According to the law of demand in microeconomics, how does the quantity demanded of a good change when its price increases, other things remaining equal?

Difficulty: Easy

Correct Answer: If the price of a good increases, the quantity demanded of that good decreases

Explanation:


Introduction / Context:
The law of demand is one of the most fundamental principles in microeconomics. It describes the inverse relationship between the price of a good and the quantity demanded by consumers, assuming that all other influencing factors remain constant. Many exam questions test understanding of this definition and require learners to distinguish carefully between the terms demand and quantity demanded. This question focuses on the correct statement of how quantity demanded changes when price increases under ceteris paribus conditions.


Given Data / Assumptions:
• We are dealing with the law of demand in its standard form. • Only the price of the good changes; other factors like income and preferences remain constant. • The question is conceptual and no numerical data is given. • We must choose the correct statement among four alternatives.


Concept / Approach:
The law of demand states that, ceteris paribus, as the price of a good rises, the quantity demanded falls, and as the price falls, the quantity demanded rises. This inverse relationship is due to substitution and income effects. It is important to note that demand refers to the entire relationship between price and quantity demanded, represented by the demand curve, while quantity demanded refers to a specific point on that curve at a given price. Therefore, changes in price cause movement along the demand curve, changing quantity demanded, but not shifting the entire demand curve itself.


Step-by-Step Solution:
Step 1: Recall the core statement of the law of demand. When price increases, quantity demanded decreases, other factors remaining equal. Step 2: Focus on the phrase quantity demanded rather than demand, because a change in price moves us along the same demand curve. Step 3: Among the given options, identify which one correctly uses the term quantity demanded and describes the inverse relationship. Step 4: Option C states that if the price of a good increases, the quantity demanded of that good decreases, which matches the textbook definition.

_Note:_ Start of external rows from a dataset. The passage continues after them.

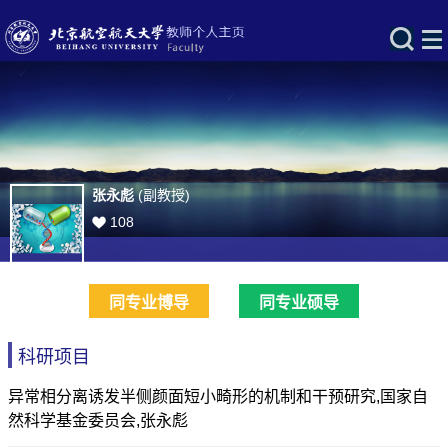
张永彪
(副教授)
108
同专业博导
同专业硕导
科研项目
异常相分离诱发半侧颜面短小畸形的机制和干预研究,国家自
然科学基金委员会,张永彪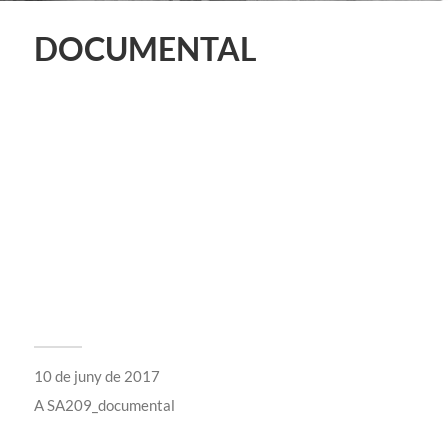
DOCUMENTAL
10 de juny de 2017
A
SA209_documental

Step 5: Conclude that option C correctly expresses the law of demand in this context.


Verification / Alternative check:
You can think of a simple example with a normal everyday product such as tea. If the price of tea doubles while your income and tastes remain unchanged, you will likely buy less tea or switch partly to substitutes like coffee. This illustrates that as price rises, quantity demanded falls. Graphically, on a standard demand curve with price on the vertical axis and quantity on the horizontal axis, a movement upward along the curve corresponds to a movement leftward to a smaller quantity, confirming the inverse relationship.


Why Other Options Are Wrong:
Option A says that demand decreases when price increases. In standard terminology, demand refers to the whole curve and does not change due to price variation alone. Therefore this wording is imprecise and misleading for exam purposes.
Option B claims that demand increases when price increases, which contradicts the basic law of demand and would only arise in exceptional cases like Giffen goods, which are not the norm.

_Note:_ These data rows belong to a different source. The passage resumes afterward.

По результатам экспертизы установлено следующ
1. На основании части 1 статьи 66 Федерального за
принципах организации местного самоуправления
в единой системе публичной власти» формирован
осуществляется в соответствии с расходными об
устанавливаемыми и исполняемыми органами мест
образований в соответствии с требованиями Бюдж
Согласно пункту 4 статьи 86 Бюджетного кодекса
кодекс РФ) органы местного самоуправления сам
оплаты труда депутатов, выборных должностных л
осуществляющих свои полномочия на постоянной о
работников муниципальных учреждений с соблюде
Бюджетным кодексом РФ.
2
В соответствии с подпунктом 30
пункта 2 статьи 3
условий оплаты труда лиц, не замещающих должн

Option D says that quantity demanded increases when price increases, which is the opposite of the typical behaviour described by the law of demand.


Common Pitfalls:
A common error is to mix up demand with quantity demanded and write that demand rises or falls when price changes. Another pitfall is to be confused by the language if options use the word demand loosely. In competitive exams, the standard expectation is to reserve the word demand for shifts of the demand curve caused by non price factors and to use quantity demanded for movements along the curve due to price changes. Keeping this distinction clear helps select the correct statement quickly.


Final Answer:
According to the law of demand, when the price of a good increases, the quantity demanded of that good decreases, other things remaining equal.